# What this task involves
Edit the records below, changing every "common name" to "vernacular name" and leaving everything else as it is.

***** Stored data

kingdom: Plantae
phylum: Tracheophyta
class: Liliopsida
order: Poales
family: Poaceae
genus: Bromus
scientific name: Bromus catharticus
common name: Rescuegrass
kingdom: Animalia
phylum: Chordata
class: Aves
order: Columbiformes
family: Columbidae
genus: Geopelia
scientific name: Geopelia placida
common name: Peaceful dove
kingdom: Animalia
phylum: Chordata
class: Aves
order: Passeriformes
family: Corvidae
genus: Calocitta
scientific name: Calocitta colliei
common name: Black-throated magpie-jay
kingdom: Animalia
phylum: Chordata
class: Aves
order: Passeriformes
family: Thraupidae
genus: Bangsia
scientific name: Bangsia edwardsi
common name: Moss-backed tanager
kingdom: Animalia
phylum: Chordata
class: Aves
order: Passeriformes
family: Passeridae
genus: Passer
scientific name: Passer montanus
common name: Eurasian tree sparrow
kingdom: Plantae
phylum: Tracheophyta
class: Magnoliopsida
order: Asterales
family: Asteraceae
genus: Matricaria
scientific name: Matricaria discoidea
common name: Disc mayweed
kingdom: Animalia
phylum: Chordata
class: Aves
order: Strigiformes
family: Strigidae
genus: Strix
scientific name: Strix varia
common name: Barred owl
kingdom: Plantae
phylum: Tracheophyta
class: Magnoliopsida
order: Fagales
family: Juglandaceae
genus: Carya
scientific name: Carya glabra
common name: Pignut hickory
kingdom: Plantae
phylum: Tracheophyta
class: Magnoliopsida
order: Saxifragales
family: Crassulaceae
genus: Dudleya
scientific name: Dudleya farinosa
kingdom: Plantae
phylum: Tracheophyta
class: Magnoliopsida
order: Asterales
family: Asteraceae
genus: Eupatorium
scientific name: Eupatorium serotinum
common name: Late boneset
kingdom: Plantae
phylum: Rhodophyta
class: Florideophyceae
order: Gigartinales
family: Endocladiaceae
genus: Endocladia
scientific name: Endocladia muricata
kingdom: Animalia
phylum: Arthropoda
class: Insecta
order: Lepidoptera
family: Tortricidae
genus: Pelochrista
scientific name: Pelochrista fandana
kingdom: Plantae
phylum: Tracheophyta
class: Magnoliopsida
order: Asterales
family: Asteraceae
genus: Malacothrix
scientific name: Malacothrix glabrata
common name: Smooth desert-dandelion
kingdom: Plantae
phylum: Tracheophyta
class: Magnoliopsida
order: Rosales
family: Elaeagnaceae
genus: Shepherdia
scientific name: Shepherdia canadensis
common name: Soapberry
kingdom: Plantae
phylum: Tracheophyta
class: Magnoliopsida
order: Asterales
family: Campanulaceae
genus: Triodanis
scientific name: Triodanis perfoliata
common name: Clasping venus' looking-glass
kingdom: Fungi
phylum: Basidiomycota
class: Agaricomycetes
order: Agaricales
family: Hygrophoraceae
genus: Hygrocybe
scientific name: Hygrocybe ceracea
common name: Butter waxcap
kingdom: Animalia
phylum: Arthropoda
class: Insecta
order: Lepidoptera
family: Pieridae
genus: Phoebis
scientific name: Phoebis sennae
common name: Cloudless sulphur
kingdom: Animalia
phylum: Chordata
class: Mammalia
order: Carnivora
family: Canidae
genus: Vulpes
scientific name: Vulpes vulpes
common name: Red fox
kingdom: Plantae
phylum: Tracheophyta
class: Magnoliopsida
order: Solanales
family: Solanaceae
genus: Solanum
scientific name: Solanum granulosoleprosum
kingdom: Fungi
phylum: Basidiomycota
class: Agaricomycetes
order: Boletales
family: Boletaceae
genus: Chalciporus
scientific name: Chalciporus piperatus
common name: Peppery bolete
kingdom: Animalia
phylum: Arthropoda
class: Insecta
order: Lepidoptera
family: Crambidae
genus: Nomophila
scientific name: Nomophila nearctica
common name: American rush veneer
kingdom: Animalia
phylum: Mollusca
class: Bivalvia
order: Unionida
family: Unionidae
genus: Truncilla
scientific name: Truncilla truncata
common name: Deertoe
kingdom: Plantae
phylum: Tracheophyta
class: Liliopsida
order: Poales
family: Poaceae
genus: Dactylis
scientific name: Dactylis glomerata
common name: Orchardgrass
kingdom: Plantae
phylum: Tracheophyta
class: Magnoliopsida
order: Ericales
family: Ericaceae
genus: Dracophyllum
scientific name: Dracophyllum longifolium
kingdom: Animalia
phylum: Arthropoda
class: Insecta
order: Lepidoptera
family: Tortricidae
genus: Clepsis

**********

# Complete answer
kingdom: Plantae
phylum: Tracheophyta
class: Liliopsida
order: Poales
family: Poaceae
genus: Bromus
scientific name: Bromus catharticus
vernacular name: Rescuegrass
kingdom: Animalia
phylum: Chordata
class: Aves
order: Columbiformes
family: Columbidae
genus: Geopelia
scientific name: Geopelia placida
vernacular name: Peaceful dove
kingdom: Animalia
phylum: Chordata
class: Aves
order: Passeriformes
family: Corvidae
genus: Calocitta
scientific name: Calocitta colliei
vernacular name: Black-throated magpie-jay
kingdom: Animalia
phylum: Chordata
class: Aves
order: Passeriformes
family: Thraupidae
genus: Bangsia
scientific name: Bangsia edwardsi
vernacular name: Moss-backed tanager
kingdom: Animalia
phylum: Chordata
class: Aves
order: Passeriformes
family: Passeridae
genus: Passer
scientific name: Passer montanus
vernacular name: Eurasian tree sparrow
kingdom: Plantae
phylum: Tracheophyta
class: Magnoliopsida
order: Asterales
family: Asteraceae
genus: Matricaria
scientific name: Matricaria discoidea
vernacular name: Disc mayweed
kingdom: Animalia
phylum: Chordata
class: Aves
order: Strigiformes
family: Strigidae
genus: Strix
scientific name: Strix varia
vernacular name: Barred owl
kingdom: Plantae
phylum: Tracheophyta
class: Magnoliopsida
order: Fagales
family: Juglandaceae
genus: Carya
scientific name: Carya glabra
vernacular name: Pignut hickory
kingdom: Plantae
phylum: Tracheophyta
class: Magnoliopsida
order: Saxifragales
family: Crassulaceae
genus: Dudleya
scientific name: Dudleya farinosa
kingdom: Plantae
phylum: Tracheophyta
class: Magnoliopsida
order: Asterales
family: Asteraceae
genus: Eupatorium
scientific name: Eupatorium serotinum
vernacular name: Late boneset
kingdom: Plantae
phylum: Rhodophyta
class: Florideophyceae
order: Gigartinales
family: Endocladiaceae
genus: Endocladia
scientific name: Endocladia muricata
kingdom: Animalia
phylum: Arthropoda
class: Insecta
order: Lepidoptera
family: Tortricidae
genus: Pelochrista
scientific name: Pelochrista fandana
kingdom: Plantae
phylum: Tracheophyta
class: Magnoliopsida
order: Asterales
family: Asteraceae
genus: Malacothrix
scientific name: Malacothrix glabrata
vernacular name: Smooth desert-dandelion
kingdom: Plantae
phylum: Tracheophyta
class: Magnoliopsida
order: Rosales
family: Elaeagnaceae
genus: Shepherdia
scientific name: Shepherdia canadensis
vernacular name: Soapberry
kingdom: Plantae
phylum: Tracheophyta
class: Magnoliopsida
order: Asterales
family: Campanulaceae
genus: Triodanis
scientific name: Triodanis perfoliata
vernacular name: Clasping venus' looking-glass
kingdom: Fungi
phylum: Basidiomycota
class: Agaricomycetes
order: Agaricales
family: Hygrophoraceae
genus: Hygrocybe
scientific name: Hygrocybe ceracea
vernacular name: Butter waxcap
kingdom: Animalia
phylum: Arthropoda
class: Insecta
order: Lepidoptera
family: Pieridae
genus: Phoebis
scientific name: Phoebis sennae
vernacular name: Cloudless sulphur
kingdom: Animalia
phylum: Chordata
class: Mammalia
order: Carnivora
family: Canidae
genus: Vulpes
scientific name: Vulpes vulpes
vernacular name: Red fox
kingdom: Plantae
phylum: Tracheophyta
class: Magnoliopsida
order: Solanales
family: Solanaceae
genus: Solanum
scientific name: Solanum granulosoleprosum
kingdom: Fungi
phylum: Basidiomycota
class: Agaricomycetes
order: Boletales
family: Boletaceae
genus: Chalciporus
scientific name: Chalciporus piperatus
vernacular name: Peppery bolete
kingdom: Animalia
phylum: Arthropoda
class: Insecta
order: Lepidoptera
family: Crambidae
genus: Nomophila
scientific name: Nomophila nearctica
vernacular name: American rush veneer
kingdom: Animalia
phylum: Mollusca
class: Bivalvia
order: Unionida
family: Unionidae
genus: Truncilla
scientific name: Truncilla truncata
vernacular name: Deertoe
kingdom: Plantae
phylum: Tracheophyta
class: Liliopsida
order: Poales
family: Poaceae
genus: Dactylis
scientific name: Dactylis glomerata
vernacular name: Orchardgrass
kingdom: Plantae
phylum: Tracheophyta
class: Magnoliopsida
order: Ericales
family: Ericaceae
genus: Dracophyllum
scientific name: Dracophyllum longifolium
kingdom: Animalia
phylum: Arthropoda
class: Insecta
order: Lepidoptera
family: Tortricidae
genus: Clepsis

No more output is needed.